**Text to read**
==========

2001–2004 Projects
Wisconsin Department of Health and Family Services
PRINCIPAL INVESTIGATOR: DR. HENRY ANDERSON, MD
Program Description
Wisconsin’s environmental public health capacity-building
strategy focused on building coordinated environmental health
service delivery among state and local health departments and
the University of Wisconsin system. Wisconsin’s plan promoted
environmental public health service delivery within the state’s
92 state and local health departments, structured state programs
to complement and support local efforts, and worked with the
University of Wisconsin system to strengthen the state’s
environmental public health workforce.
Goals and Objectives
Wisconsin’s program for building environmental public health
services capacity had three main goals:
- strengthen state and local health departments by funding a local and state environmental public health liaison, providing start-up funds for new environmental public health consortia, providing incentive funds for new agent health departments and providing minigrants for programmatic innovation in environmental public health.

==========

**Extracted material**
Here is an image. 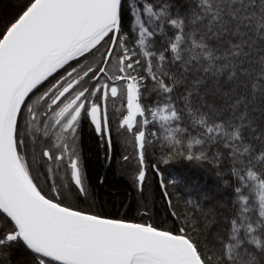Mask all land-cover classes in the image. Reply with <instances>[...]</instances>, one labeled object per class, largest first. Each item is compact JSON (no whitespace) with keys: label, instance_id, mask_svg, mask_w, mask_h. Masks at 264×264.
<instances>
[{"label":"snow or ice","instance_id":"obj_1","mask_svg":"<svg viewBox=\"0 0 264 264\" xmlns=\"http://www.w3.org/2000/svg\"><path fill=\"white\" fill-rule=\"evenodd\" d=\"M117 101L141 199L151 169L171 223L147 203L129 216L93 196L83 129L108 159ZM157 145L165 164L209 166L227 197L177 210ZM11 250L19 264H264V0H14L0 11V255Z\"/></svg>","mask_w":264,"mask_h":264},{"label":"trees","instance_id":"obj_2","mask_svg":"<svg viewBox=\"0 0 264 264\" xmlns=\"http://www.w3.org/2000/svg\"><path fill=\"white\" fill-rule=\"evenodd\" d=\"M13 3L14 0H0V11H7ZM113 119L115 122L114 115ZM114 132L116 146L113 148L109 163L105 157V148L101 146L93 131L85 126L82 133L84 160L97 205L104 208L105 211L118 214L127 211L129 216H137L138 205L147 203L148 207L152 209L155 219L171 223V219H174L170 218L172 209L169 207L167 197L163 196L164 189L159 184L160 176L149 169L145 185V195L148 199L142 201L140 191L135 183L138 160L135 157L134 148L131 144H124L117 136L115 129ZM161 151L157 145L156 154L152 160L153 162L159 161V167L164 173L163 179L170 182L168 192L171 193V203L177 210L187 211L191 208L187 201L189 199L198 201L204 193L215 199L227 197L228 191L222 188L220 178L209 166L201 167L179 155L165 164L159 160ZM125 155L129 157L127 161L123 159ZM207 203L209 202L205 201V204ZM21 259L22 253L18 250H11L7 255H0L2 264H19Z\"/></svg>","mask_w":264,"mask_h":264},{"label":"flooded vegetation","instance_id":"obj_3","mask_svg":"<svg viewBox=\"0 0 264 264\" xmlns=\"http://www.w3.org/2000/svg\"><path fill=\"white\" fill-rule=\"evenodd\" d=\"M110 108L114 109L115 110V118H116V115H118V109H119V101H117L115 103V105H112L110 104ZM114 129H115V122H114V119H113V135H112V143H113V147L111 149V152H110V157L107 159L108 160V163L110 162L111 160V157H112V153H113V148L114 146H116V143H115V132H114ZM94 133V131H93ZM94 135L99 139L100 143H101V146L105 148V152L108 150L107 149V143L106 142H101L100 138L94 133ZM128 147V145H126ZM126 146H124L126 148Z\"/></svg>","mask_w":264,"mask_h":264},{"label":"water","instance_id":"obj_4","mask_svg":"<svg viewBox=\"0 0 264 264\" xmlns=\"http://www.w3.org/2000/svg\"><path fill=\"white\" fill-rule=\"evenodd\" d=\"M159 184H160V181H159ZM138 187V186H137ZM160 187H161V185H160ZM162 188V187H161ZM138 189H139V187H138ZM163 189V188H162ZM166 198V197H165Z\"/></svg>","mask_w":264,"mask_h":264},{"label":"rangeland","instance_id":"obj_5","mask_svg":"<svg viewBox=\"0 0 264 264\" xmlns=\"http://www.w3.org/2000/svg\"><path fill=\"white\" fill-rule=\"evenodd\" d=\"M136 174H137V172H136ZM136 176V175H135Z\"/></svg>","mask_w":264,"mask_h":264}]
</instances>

==========

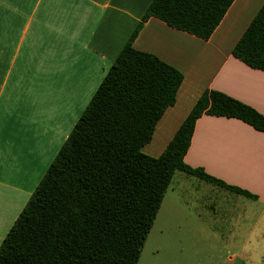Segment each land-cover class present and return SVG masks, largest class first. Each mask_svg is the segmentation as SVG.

==========

**Goal of the exercise**
According to the Wisconsin program description, how many state and local health departments does the state have?

**Result of this task**
92